You seem a tad confused. ;)

Incidentally, I didn't invent the term "Remainiac" - it's being bandied around on various internet sites. Nor am I hoping to endear people to me... ;)
Well of course it looks that way if you selectively quote me to remove the rest of the sentence, including the word "if" :rolleyes:

Norway and Switzerland have had years to gradually set up their own separate trade agreements; we would be starting from scratch. And I don't have proof, but it is a serious concern for me - hence why I personally would need the leave campaign to provide assurances of why that would not be the case.

I don't know loads on the issue, I'm not campaigning - but I posted my thoughts on this thread and my reasons why at this moment in time, I'm voting remain. Wasn't expecting a major debate on it to be honest...
 
Well of course it looks that way if you selectively quote me to remove the rest of the sentence, including the word "if" :rolleyes:

Norway and Switzerland have had years to gradually set up their own separate trade agreements; we would be starting from scratch. And I don't have proof, but it is a serious concern for me - hence why I personally would need the leave campaign to provide assurances of why that would not be the case.

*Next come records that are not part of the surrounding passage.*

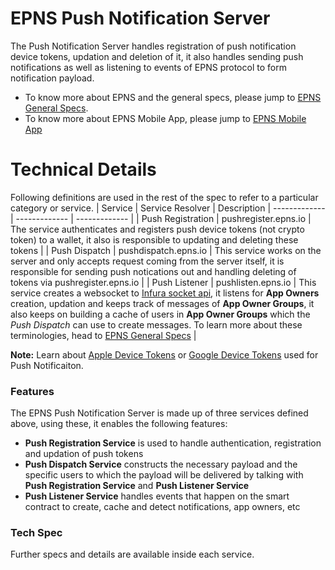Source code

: # EPNS Push Notification Server
The Push Notification Server handles registration of push notification device tokens, updation and deletion of it, it also handles sending push notifications as well as listening to events of EPNS protocol to form notification payload.

- To know more about EPNS and the general specs, please jump to [EPNS General Specs](https://github.com/ethereum-push-notification-system/epns-specs/blob/master/README.md).
- To know more about EPNS Mobile App, please jump to [EPNS Mobile App](https://github.com/ethereum-push-notification-system/epns-mobile-app/blob/master/README.md)

# Technical Details
Following definitions are used in the rest of the spec to refer to a particular category or service.
| Service  | Service Resolver | Description
| ------------- | ------------- | ------------- |
| Push Registration | pushregister.epns.io | The service authenticates and registers push device tokens (not crypto token) to a wallet, it also is responsible to updating and deleting these tokens |
| Push Dispatch | pushdispatch.epns.io | This service works on the server and only accepts request coming from the server itself, it is responsible for sending push notications out and handling deleting of tokens via pushregister.epns.io |
| Push Listener | pushlisten.epns.io | This service creates a websocket to [Infura socket api](https://github.com/ethereum/go-ethereum/wiki/RPC-PUB-SUB), it listens for **App Owners** creation, updation and keeps track of messages of **App Owner Groups**, it also keeps on building a cache of users in **App Owner Groups** which the *Push Dispatch* can use to create messages. To learn more about these terminologies, head to [EPNS General Specs](https://github.com/ethereum-push-notification-system/epns-specs/blob/master/README.md) |

**Note:** Learn about [Apple Device Tokens](https://developer.apple.com/documentation/usernotifications/registering_your_app_with_apns) or [Google Device Tokens](https://developers.google.com/web/ilt/pwa/introduction-to-push-notifications) used for Push Notificaiton.

### Features
The EPNS Push Notification Server is made up of three services defined above, using these, it enables the following features:
- **Push Registration Service** is used to handle authentication, registration and updation of push tokens
- **Push Dispatch Service** constructs the necessary payload and the specific users to which the payload will be delivered by talking with **Push Registration Service** and **Push Listener Service**
- **Push Listener Service** handles events that happen on the smart contract to create, cache and detect notifications, app owners, etc

### Tech Spec
Further specs and details are available inside each service. 
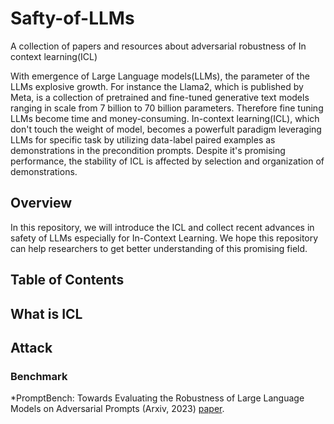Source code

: # Safty-of-LLMs

A collection of papers and resources about adversarial robustness of In context learning(ICL)

With emergence of Large Language models(LLMs), the parameter of the LLMs explosive growth. For instance the Llama2, which is published by Meta, is a collection of pretrained and fine-tuned generative text models ranging in scale from 7 billion to 70 billion parameters. Therefore fine tuning LLMs become time and money-consuming. In-context learning(ICL), which don't touch the weight of model, becomes a powerfult paradigm leveraging LLMs for specific task by utilizing data-label paired examples as demonstrations in the precondition prompts. Despite it's promising performance, the stability of ICL is affected by selection and organization of demonstrations.

## Overview
In this repository, we will introduce the ICL and collect recent advances in safety of LLMs especially for In-Context Learning. 
We hope this repository can help researchers to get better understanding of this promising field.

## Table of Contents

## What is ICL

## Attack
### Benchmark 
*PromptBench: Towards Evaluating the Robustness of Large Language Models on Adversarial Prompts (Arxiv, 2023) [paper](https://arxiv.org/pdf/2306.04528.pdf).

    

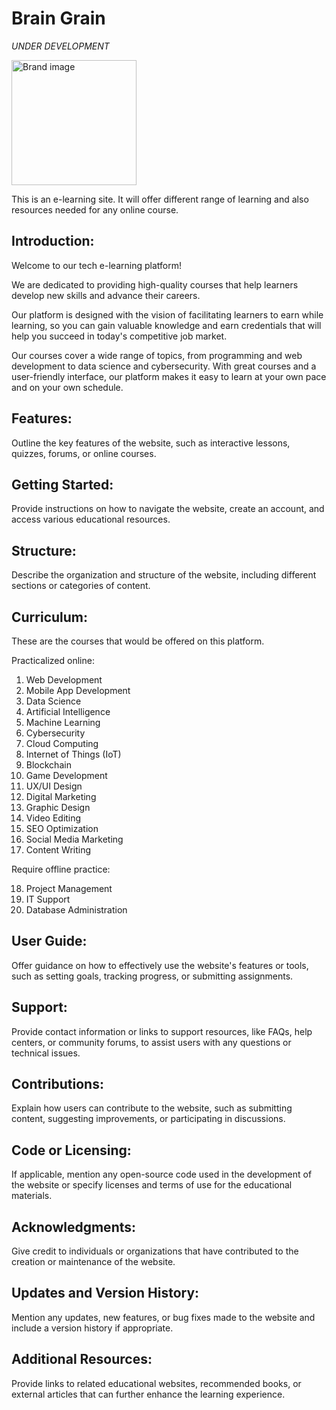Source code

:# Brain Grain

_UNDER DEVELOPMENT_

<img src="images/brand.png" alt="Brand image" height = "200" width = "200">

This is an e-learning site. It will offer different range of learning and also resources needed for any online course.

## Introduction:

Welcome to our tech e-learning platform!

We are dedicated to providing high-quality courses that help learners develop new skills and advance their careers.

Our platform is designed with the vision of facilitating learners to earn while learning, so you can gain valuable knowledge and earn credentials that will help you succeed in today's competitive job market.

Our courses cover a wide range of topics, from programming and web development to data science and cybersecurity. With great courses and a user-friendly interface, our platform makes it easy to learn at your own pace and on your own schedule.

## Features:

Outline the key features of the website, such as interactive lessons, quizzes, forums, or online courses.

## Getting Started:

Provide instructions on how to navigate the website, create an account, and access various educational resources.

## Structure:

Describe the organization and structure of the website, including different sections or categories of content.

## Curriculum:

These are the courses that would be offered on this platform.

Practicalized online:

1. Web Development
2. Mobile App Development
3. Data Science
4. Artificial Intelligence
5. Machine Learning
6. Cybersecurity
7. Cloud Computing
8. Internet of Things (IoT)
9. Blockchain
10. Game Development
11. UX/UI Design
12. Digital Marketing
13. Graphic Design
14. Video Editing
15. SEO Optimization
16. Social Media Marketing
17. Content Writing

Require offline practice:

18. Project Management
19. IT Support
20. Database Administration

## User Guide:

Offer guidance on how to effectively use the website's features or tools, such as setting goals, tracking progress, or submitting assignments.

## Support:

Provide contact information or links to support resources, like FAQs, help centers, or community forums, to assist users with any questions or technical issues.

## Contributions:

Explain how users can contribute to the website, such as submitting content, suggesting improvements, or participating in discussions.

## Code or Licensing:

If applicable, mention any open-source code used in the development of the website or specify licenses and terms of use for the educational materials.

## Acknowledgments:

Give credit to individuals or organizations that have contributed to the creation or maintenance of the website.

## Updates and Version History:

Mention any updates, new features, or bug fixes made to the website and include a version history if appropriate.

## Additional Resources:

Provide links to related educational websites, recommended books, or external articles that can further enhance the learning experience.
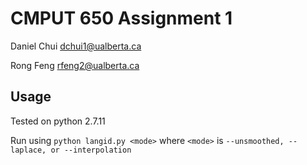 # CMPUT 650 Assignment 1

Daniel Chui dchui1@ualberta.ca

Rong Feng rfeng2@ualberta.ca

## Usage

Tested on python 2.7.11

Run using `python langid.py <mode>`
where `<mode>` is `--unsmoothed, --laplace, or --interpolation`
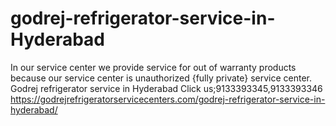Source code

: # godrej-refrigerator-service-in-Hyderabad
 In our service center we provide service for out of warranty products because our service center is unauthorized {fully private} service center. Godrej refrigerator service in Hyderabad Click us;9133393345,9133393346  https://godrejrefrigeratorservicecenters.com/godrej-refrigerator-service-in-hyderabad/

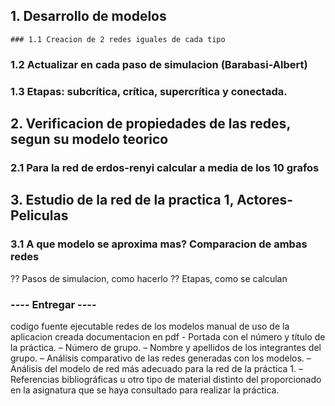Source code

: ## 1. Desarrollo de modelos
    ### 1.1 Creacion de 2 redes iguales de cada tipo
### 1.2 Actualizar en cada paso de simulacion (Barabasi-Albert)
### 1.3 Etapas: subcrítica, crítica, supercrítica y conectada.
## 2. Verificacion de propiedades de las redes, segun su modelo teorico
### 2.1 Para la red de erdos-renyi calcular a media de los 10 grafos
## 3. Estudio de la red de la practica 1, Actores-Peliculas
### 3.1 A que modelo se aproxima mas? Comparacion de ambas redes

?? Pasos de simulacion, como hacerlo
?? Etapas, como se calculan


### ---- Entregar ----


codigo fuente
ejecutable
redes de los modelos
manual de uso de la aplicacion creada
documentacion en pdf
    - Portada con el número y título de la práctica.
    – Número de grupo.
    – Nombre y apellidos de los integrantes del grupo.
    – Análisis comparativo de las redes generadas con los modelos.
    – Análisis del modelo de red más adecuado para la red de la práctica 1.
    – Referencias bibliográficas u otro tipo de material distinto del proporcionado en la asignatura que se haya consultado para realizar la práctica.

I don't know loads on the issue, I'm not campaigning - but I posted my thoughts on this thread and my reasons why at this moment in time, I'm voting remain. Wasn't expecting a major debate on it to be honest...

We wouldn't be starting up anything from scratch. The infrastructure is already there.

Anyway, like I said, the vote isn't about trade or money. They'll always be there. The vote is about freedom from what will be nothing more than a dictatorship. That's about it.
 
Norway and Switzerland have had years to gradually set up their own separate trade agreements; we would be starting from scratch. And I don't have proof, but it is a serious concern for me - hence why I personally would need the leave campaign to provide assurances of why that would not be the case.
If we vote to exit on the 23rd, that doesn't mean that bang, we're out. There is then a timescale within which we would have to formally notify the EU and trigger the process by which we leave - that can be up to two years from the official start of the process. We also have the right to stop that process and remain in at any point within those two years. That's a lot of time - maybe not enough, but a good start - to ensuring treaties are put in place. And remember, we wouldn't be formulating those treaties from scratch - a lot of them could be mirrored from existing treaties, thus accelerating the process.

Oh, and @Charlie Jones - if we vote to leave than Cameron will not remain as PM - his position would be untenable and he would have to go.